(PROVIDED INFORMATION)
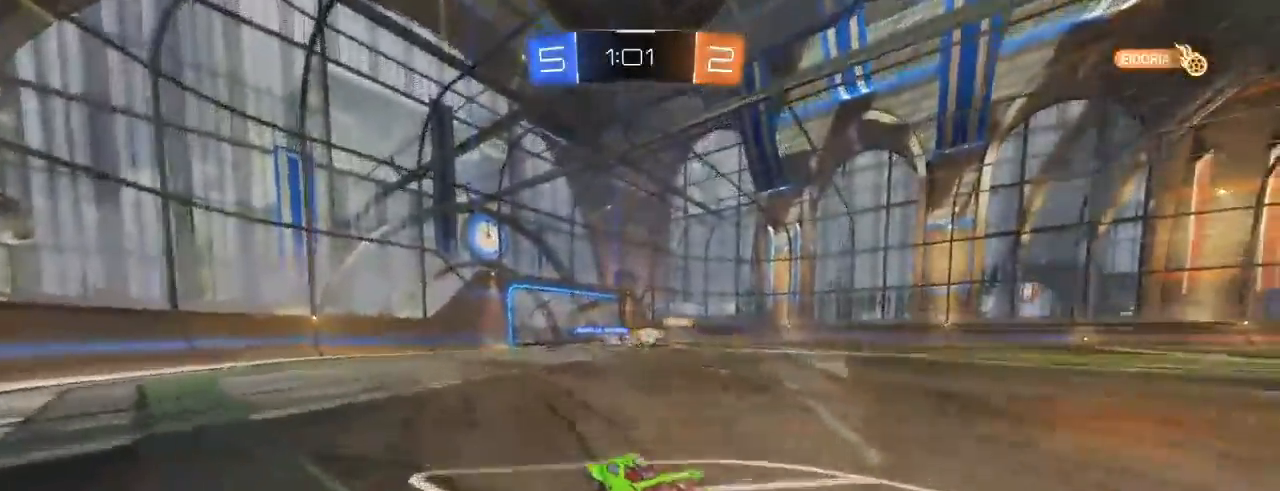
{"dt_ms": 500, "buttons": ["B", "R2"], "left_stick": "center", "right_stick": "center", "events": [[50, "B", "down"]]}
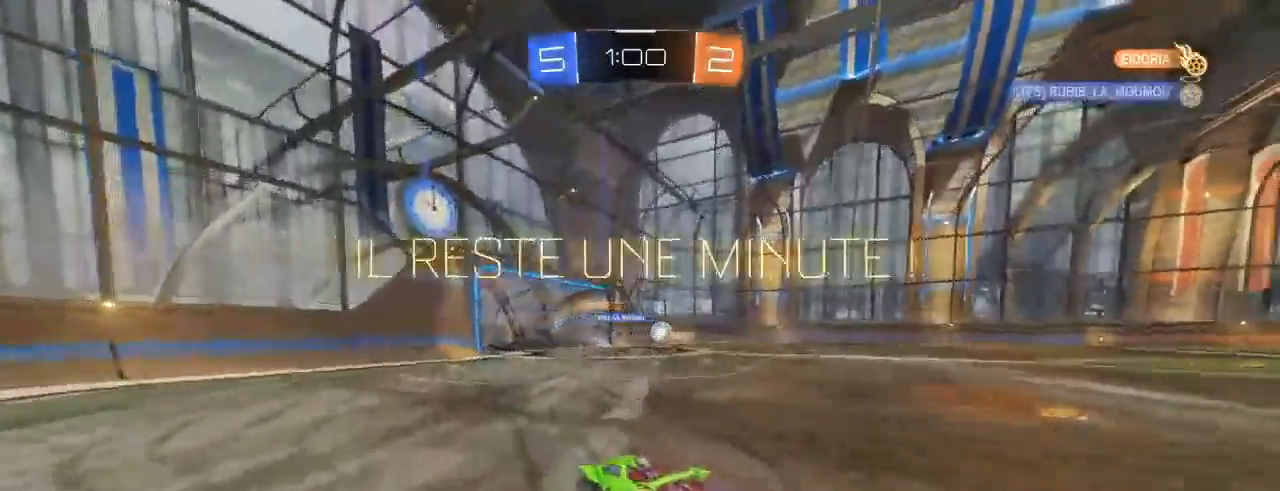
{"dt_ms": 1000, "buttons": ["B", "R2", "DPAD_UP"], "left_stick": "center", "right_stick": "center"}
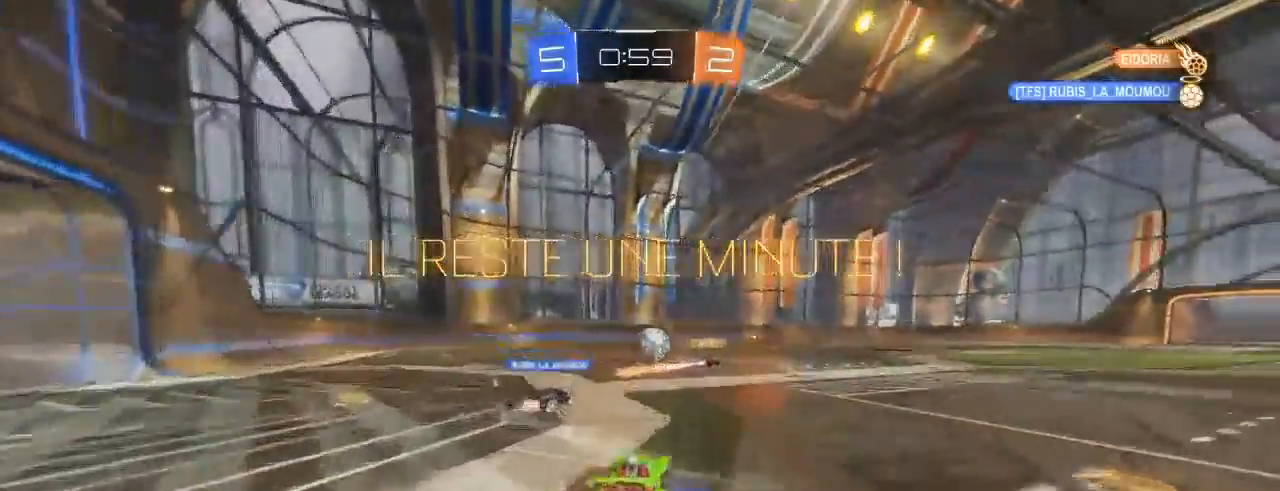
{"dt_ms": 500, "buttons": ["B", "R2"], "left_stick": "left", "right_stick": "center", "events": [[250, "B", "up"], [333, "B", "down"], [417, "left_stick", "left"], [433, "DPAD_UP", "up"]]}
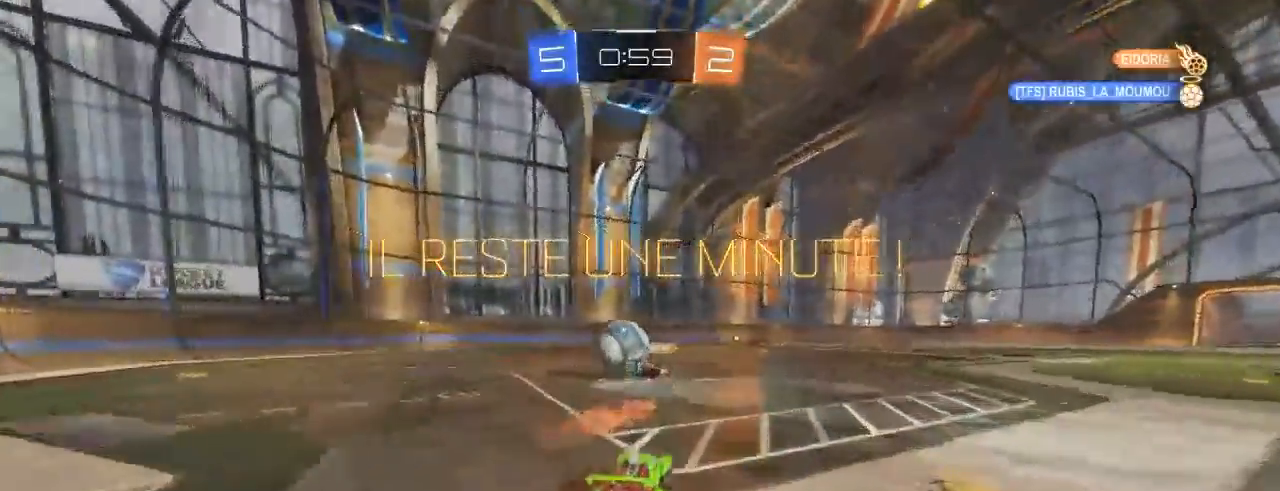
{"dt_ms": 500, "buttons": [], "left_stick": "down", "right_stick": "center", "events": [[50, "B", "up"], [100, "B", "down"], [150, "B", "up"], [433, "R2", "up"], [433, "left_stick", "down"]]}
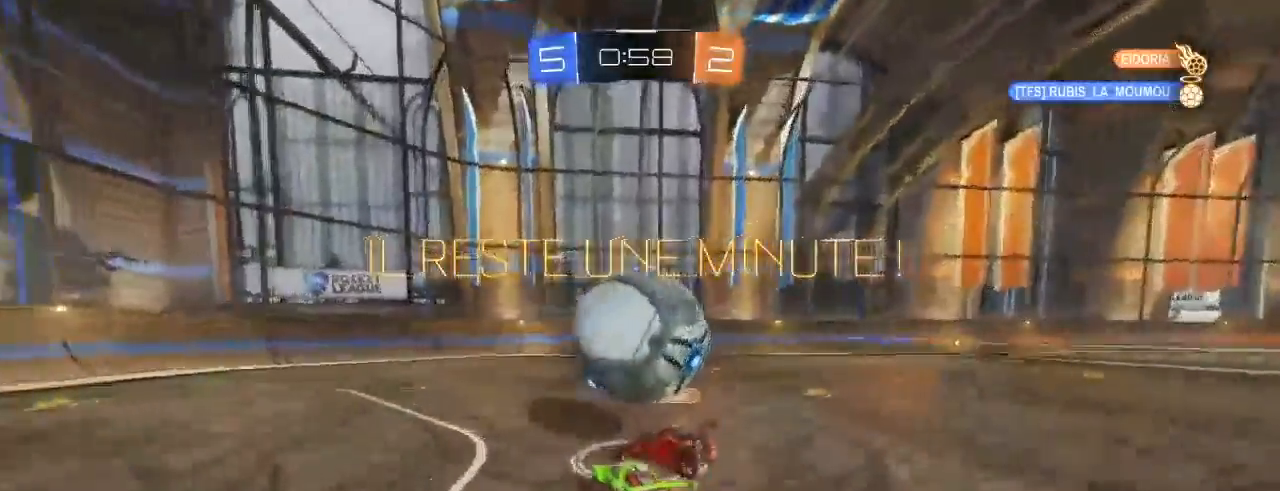
{"dt_ms": 500, "buttons": ["L2"], "left_stick": "center", "right_stick": "center", "events": [[50, "R2", "down"], [50, "left_stick", "right"], [67, "B", "down"], [200, "B", "up"], [233, "R2", "up"], [233, "left_stick", "down-right"], [250, "L2", "down"], [367, "left_stick", "right"], [500, "left_stick", "center"]]}
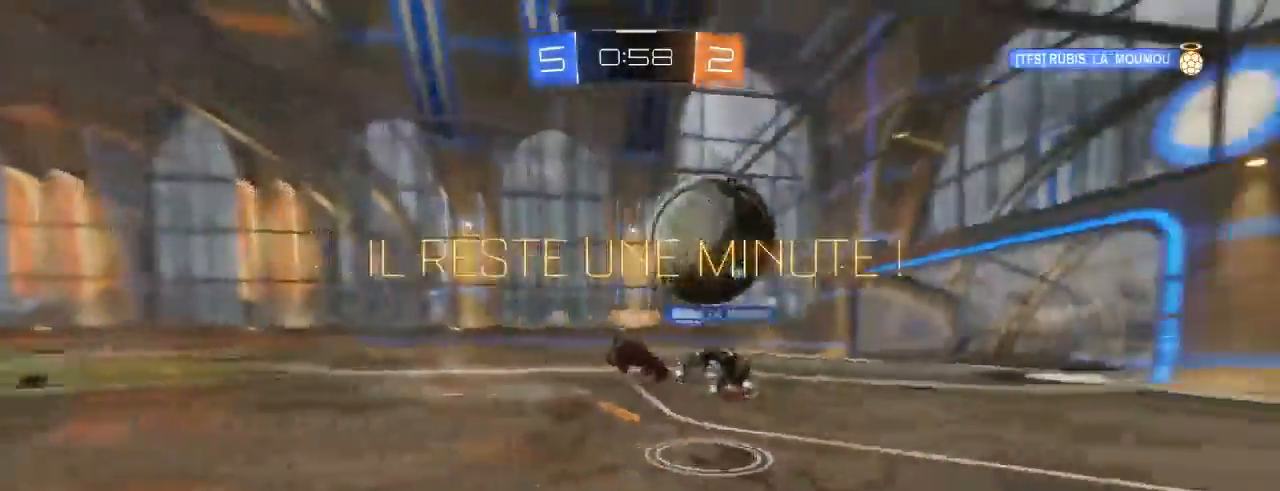
{"dt_ms": 500, "buttons": ["R2"], "left_stick": "left", "right_stick": "center", "events": [[300, "left_stick", "left"], [350, "L2", "up"], [383, "R2", "down"], [400, "L2", "down"], [450, "L2", "up"]]}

(TASK INSTRUCTIONS)
Your answer should consist of the lines above that hold the word "down", copied exactly.

(WRITTEN RESPONSE)
{"dt_ms": 500, "buttons": ["B", "R2"], "left_stick": "center", "right_stick": "center", "events": [[50, "B", "down"]]}
{"dt_ms": 500, "buttons": ["B", "R2"], "left_stick": "left", "right_stick": "center", "events": [[250, "B", "up"], [333, "B", "down"], [417, "left_stick", "left"], [433, "DPAD_UP", "up"]]}
{"dt_ms": 500, "buttons": [], "left_stick": "down", "right_stick": "center", "events": [[50, "B", "up"], [100, "B", "down"], [150, "B", "up"], [433, "R2", "up"], [433, "left_stick", "down"]]}
{"dt_ms": 500, "buttons": ["L2"], "left_stick": "center", "right_stick": "center", "events": [[50, "R2", "down"], [50, "left_stick", "right"], [67, "B", "down"], [200, "B", "up"], [233, "R2", "up"], [233, "left_stick", "down-right"], [250, "L2", "down"], [367, "left_stick", "right"], [500, "left_stick", "center"]]}
{"dt_ms": 500, "buttons": ["R2"], "left_stick": "left", "right_stick": "center", "events": [[300, "left_stick", "left"], [350, "L2", "up"], [383, "R2", "down"], [400, "L2", "down"], [450, "L2", "up"]]}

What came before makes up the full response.